(Part 3) Serving on vLLM, SGLang, ExecuTorch
============================================

TorchAO provides an end-to-end pre-training, fine-tuning, and serving model optimization flow by leveraging our quantization and sparsity techniques integrated into our partner frameworks. This is part 3 of 3 such tutorials showcasing this end-to-end flow, focusing on the serving step.

.. image:: ../static/e2e_flow_part3.png

This tutorial demonstrates how to perform post-training quantization and deploy models for inference using torchao as the underlying optimization engine, seamlessly integrated through HuggingFace Transformers, vLLM, and ExecuTorch.

.. contents::
   :local:
   :depth: 2

Post-training Quantization with HuggingFace
-------------------------------------------

HuggingFace Transformers provides seamless integration with torchao quantization. The ``TorchAoConfig`` automatically applies torchao's optimized quantization algorithms during model loading.

.. code-block:: bash

    pip install git+https://github.com/huggingface/transformers@main
    pip install --pre torchao --index-url https://download.pytorch.org/whl/nightly/cu126
    pip install torch
    pip install accelerate

For this example, we'll use ``Float8DynamicActivationFloat8WeightConfig`` on the Phi-4 mini-instruct model.

.. code-block:: python

    import torch
    from transformers import AutoModelForCausalLM, AutoTokenizer, TorchAoConfig
    from torchao.quantization import Float8DynamicActivationFloat8WeightConfig, PerRow

    model_id = "microsoft/Phi-4-mini-instruct"

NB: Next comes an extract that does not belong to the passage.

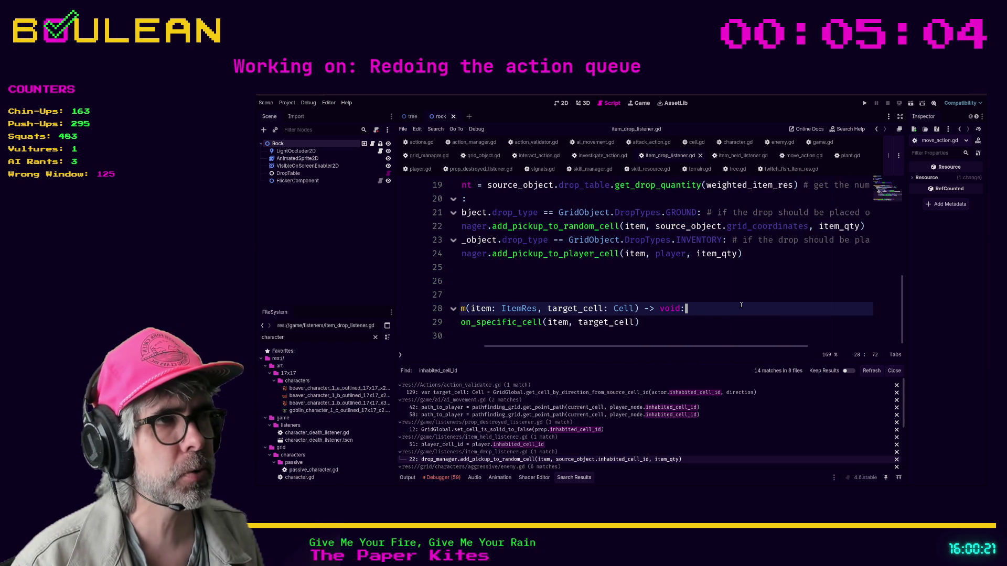
Step: Open the enemy.gd line 101 search result at its _move function
scroll(575, 433, down, 1)
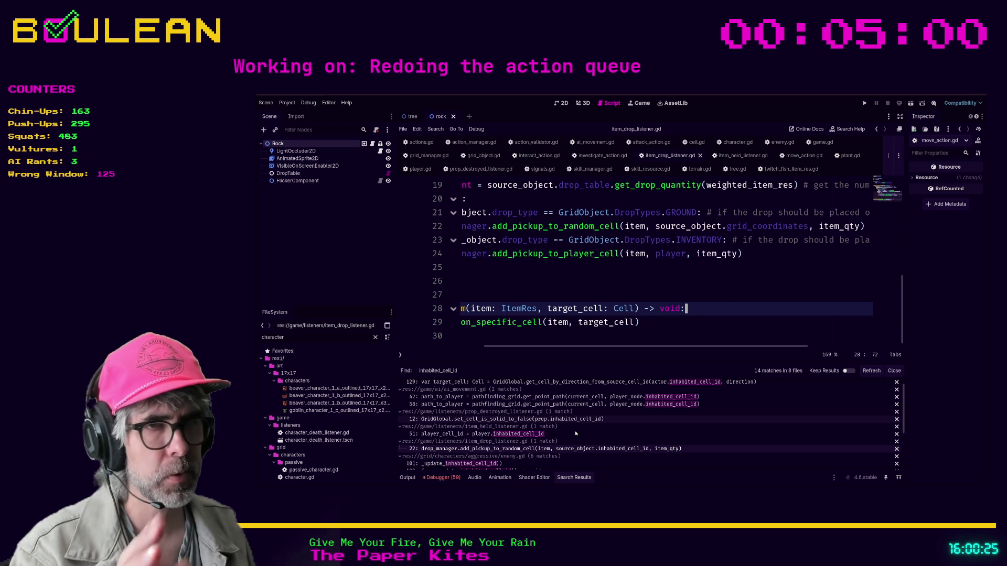
scroll(575, 433, down, 1)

    quant_config = Float8DynamicActivationFloat8WeightConfig(granularity=PerRow())
    quantization_config = TorchAoConfig(quant_type=quant_config)
    quantized_model = AutoModelForCausalLM.from_pretrained(model_id, device_map="auto", torch_dtype=torch.bfloat16, quantization_config=quantization_config)
    tokenizer = AutoTokenizer.from_pretrained(model_id)

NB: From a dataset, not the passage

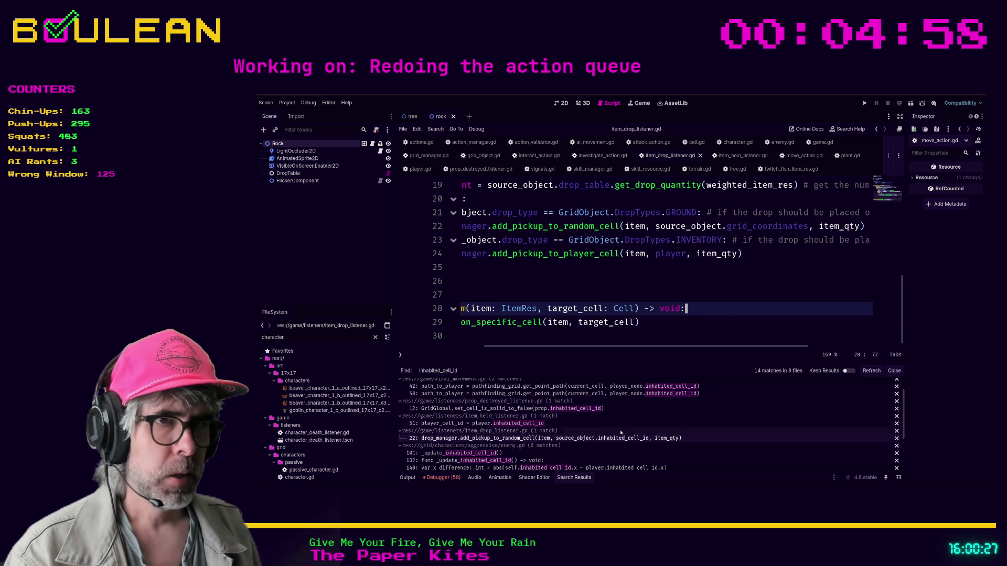
click(577, 453)
scroll(706, 303, up, 1)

    # Push the model to hub
    USER_ID = "YOUR_USER_ID"
    MODEL_NAME = model_id.split("/")[-1]
    save_to = f"{USER_ID}/{MODEL_NAME}-float8dq"
    quantized_model.push_to_hub(save_to, safe_serialization=False)
    tokenizer.push_to_hub(save_to)

.. note::
    For more information on supported quantization and sparsity configurations, see `HF-Torchao Docs <https://huggingface.co/docs/transformers/main/en/quantization/torchao>`_.

Serving and Inference
--------------------

Serving and Inference with vLLM
^^^^^^^^^^^^^^^^^^^^^^^^^^^^^^^

vLLM automatically leverages torchao's optimized kernels when serving quantized models, providing significant throughput improvements.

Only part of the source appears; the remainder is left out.